Background: In Europe, IBS is commonly treated with musculotropic spasmolytics (eg, otilonium bromide, OB). In tertiary care, a low fermentable oligosaccharides, disaccharides, monosaccharides and polyols (FODMAP) diet provides significant improvement. Yet, dietary treatment remains to be explored in primary care. We evaluated the effect of a smartphone FODMAP-lowering diet application versus OB on symptoms in primary care IBS.
Methods: IBS patients, recruited by primary care physicians, were randomised to 8 weeks of OB (40 mg three times a day) or diet and followed for 24 weeks. We compared IBS Symptom Severity Score and the proportion of responders (improvement ≥50 points) in all patients and the subgroup fulfilling Rome IV criteria (Rome+). We also evaluated treatment efficacy, quality of life, anxiety, depression, somatic symptom severity (Patient Health Questionnaire (PHQ15, PHQ9)) and treatment adherence and analysed predictors of response.

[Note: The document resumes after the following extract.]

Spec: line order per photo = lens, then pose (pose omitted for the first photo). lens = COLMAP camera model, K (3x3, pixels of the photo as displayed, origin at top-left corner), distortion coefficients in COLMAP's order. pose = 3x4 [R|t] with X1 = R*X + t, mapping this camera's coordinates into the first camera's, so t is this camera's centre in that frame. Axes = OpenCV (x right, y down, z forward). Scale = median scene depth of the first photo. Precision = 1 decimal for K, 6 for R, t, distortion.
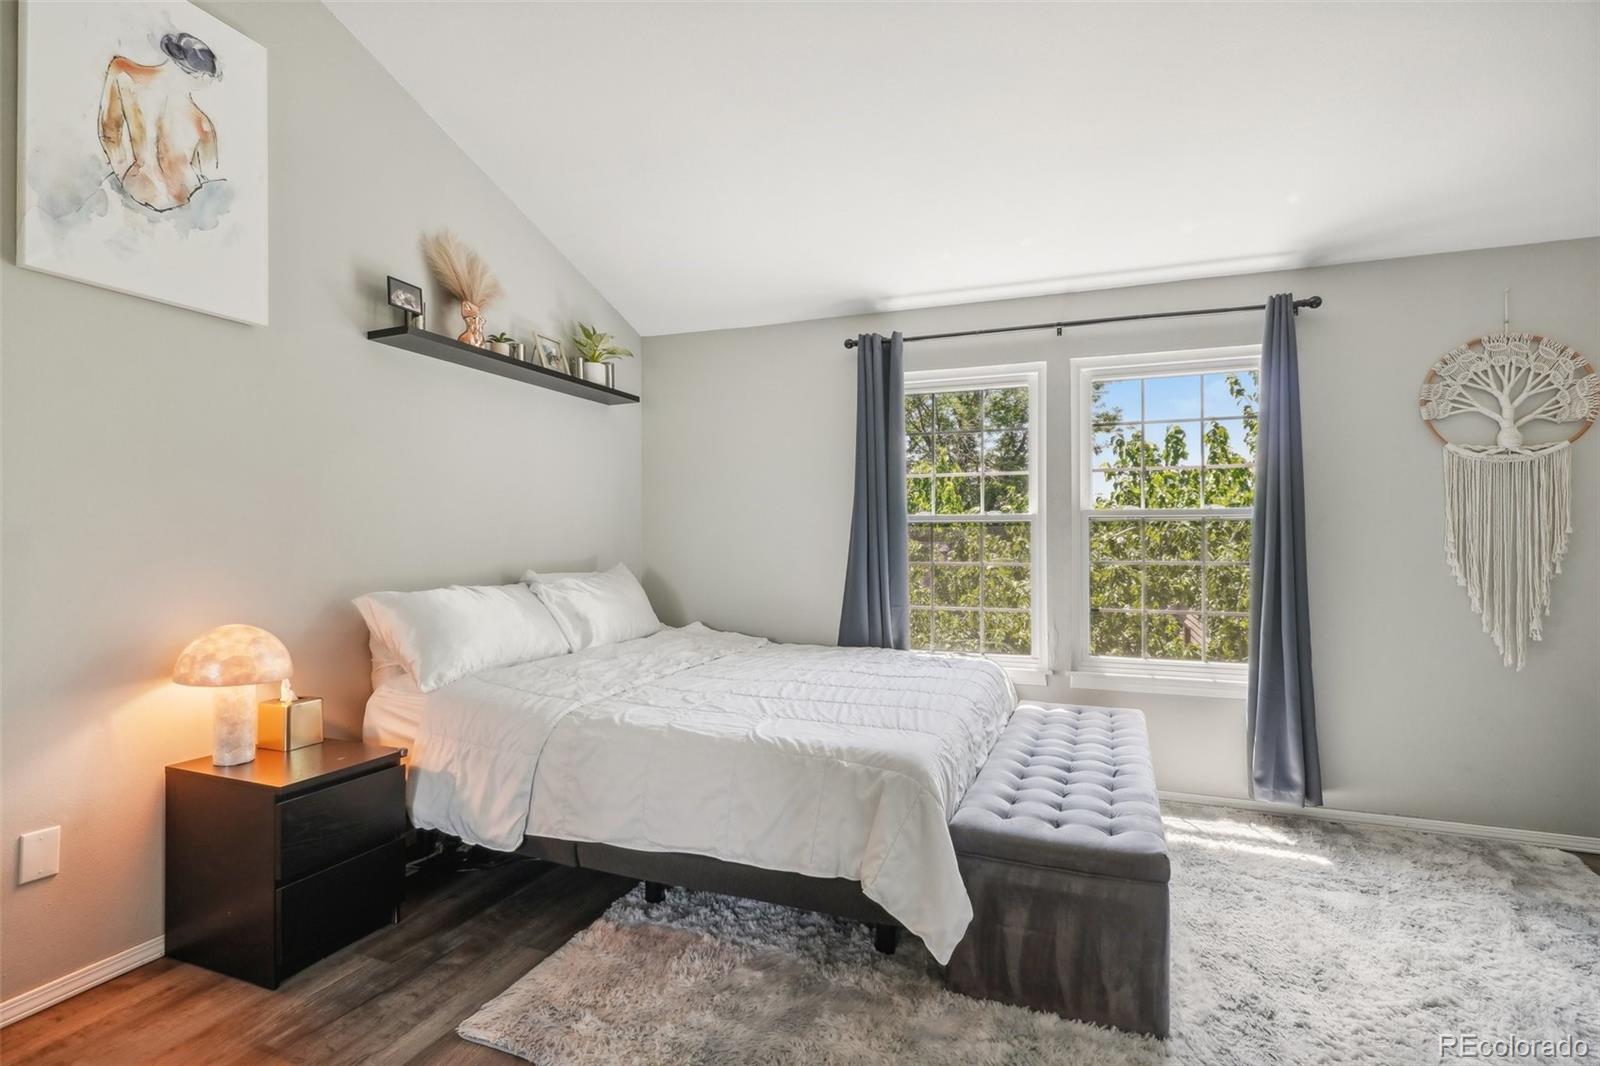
lens RADIAL K [[765.3, 0, 800.0], [0, 765.3, 533.0], [0, 0, 1]] dist [0.001663, 0.000214]
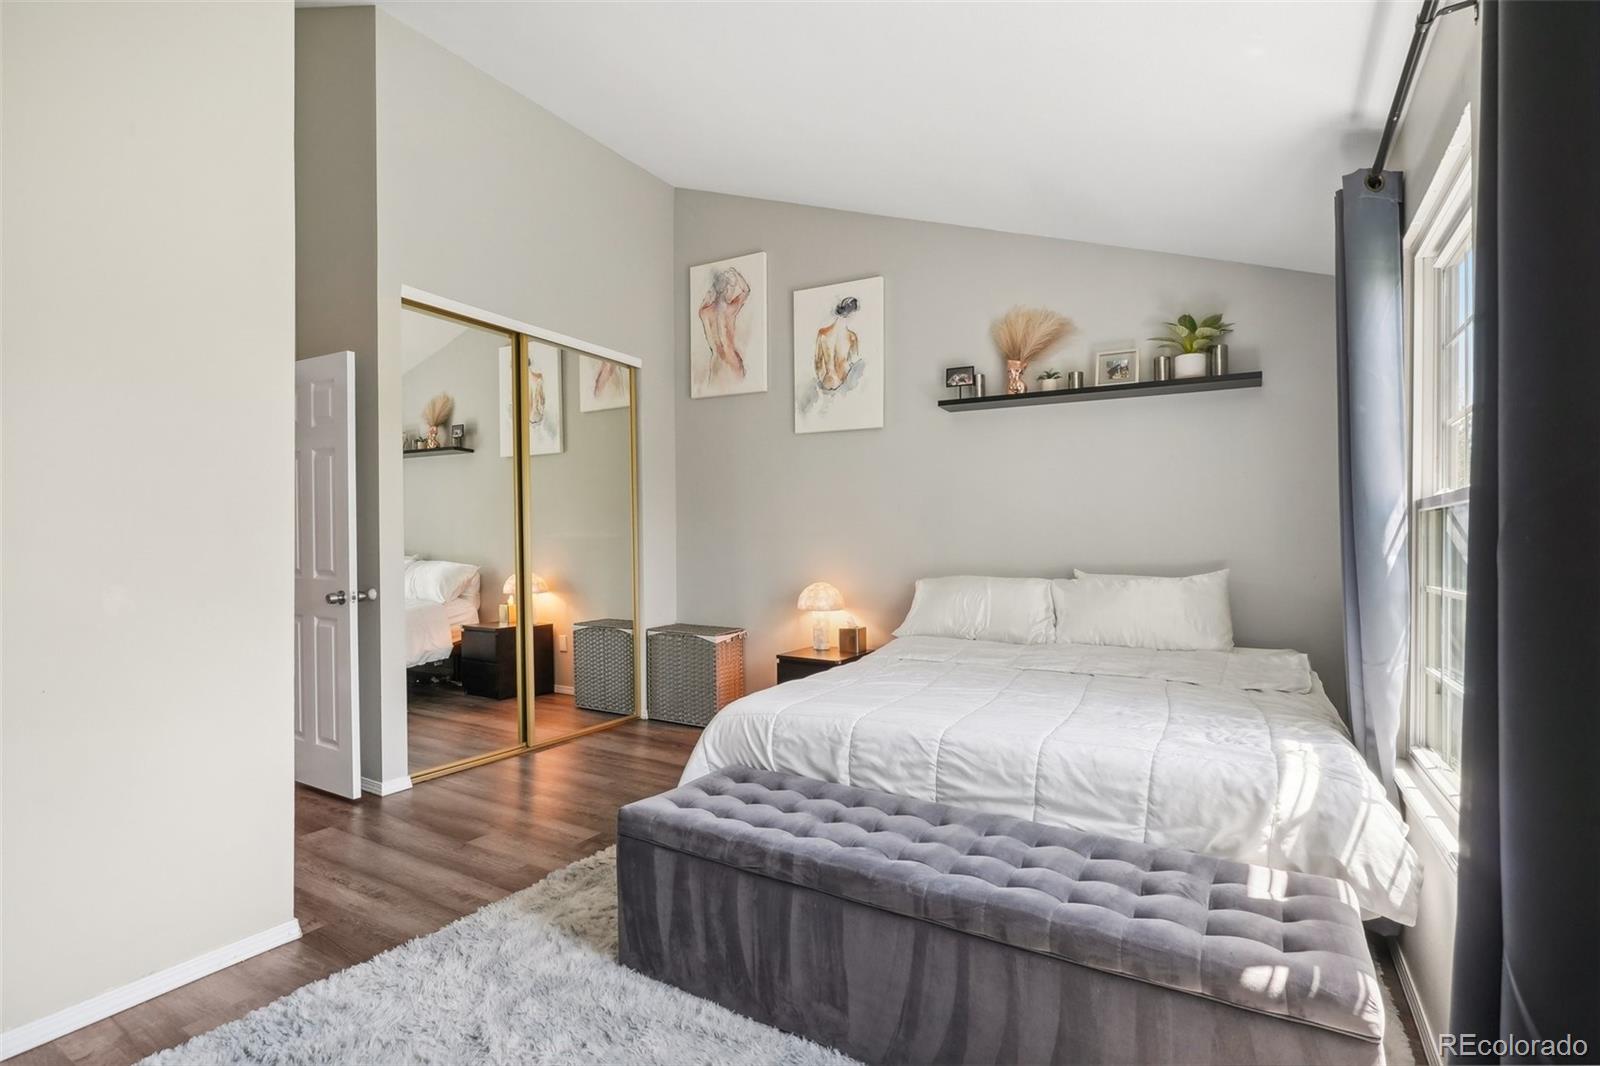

Results: 459 primary care IBS patients (41±15 years, 76% female, 70% Rome+) were randomised. The responder rate after 8 weeks was significantly higher with diet compared with OB (71% (155/218) vs 61% (133/217), p=0.03) and more pronounced in Rome+ (77% (118/153) vs 62% (98/158), p=0.004). Patients allocated to diet (199/212) were 94% adherent compared with 73% with OB (148/202) (p<0.001). The significantly higher response rate with diet was already observed after 4 weeks (62% (132/213) vs 51% (110/215), p=0.02) and a high symptom response persisted during follow-up. Predictors of response were female gender (OR=2.08, p=0.04) for diet and PHQ15 (OR=1.10, p=0.02) for OB.
Conclusion: In primary care IBS patients, a FODMAP-lowering diet application was superior to a spasmolytic agent in improving IBS symptoms. A FODMAP-lowering diet should be considered the first-line treatment for IBS in primary care.
Trial registration number: NCT04270487.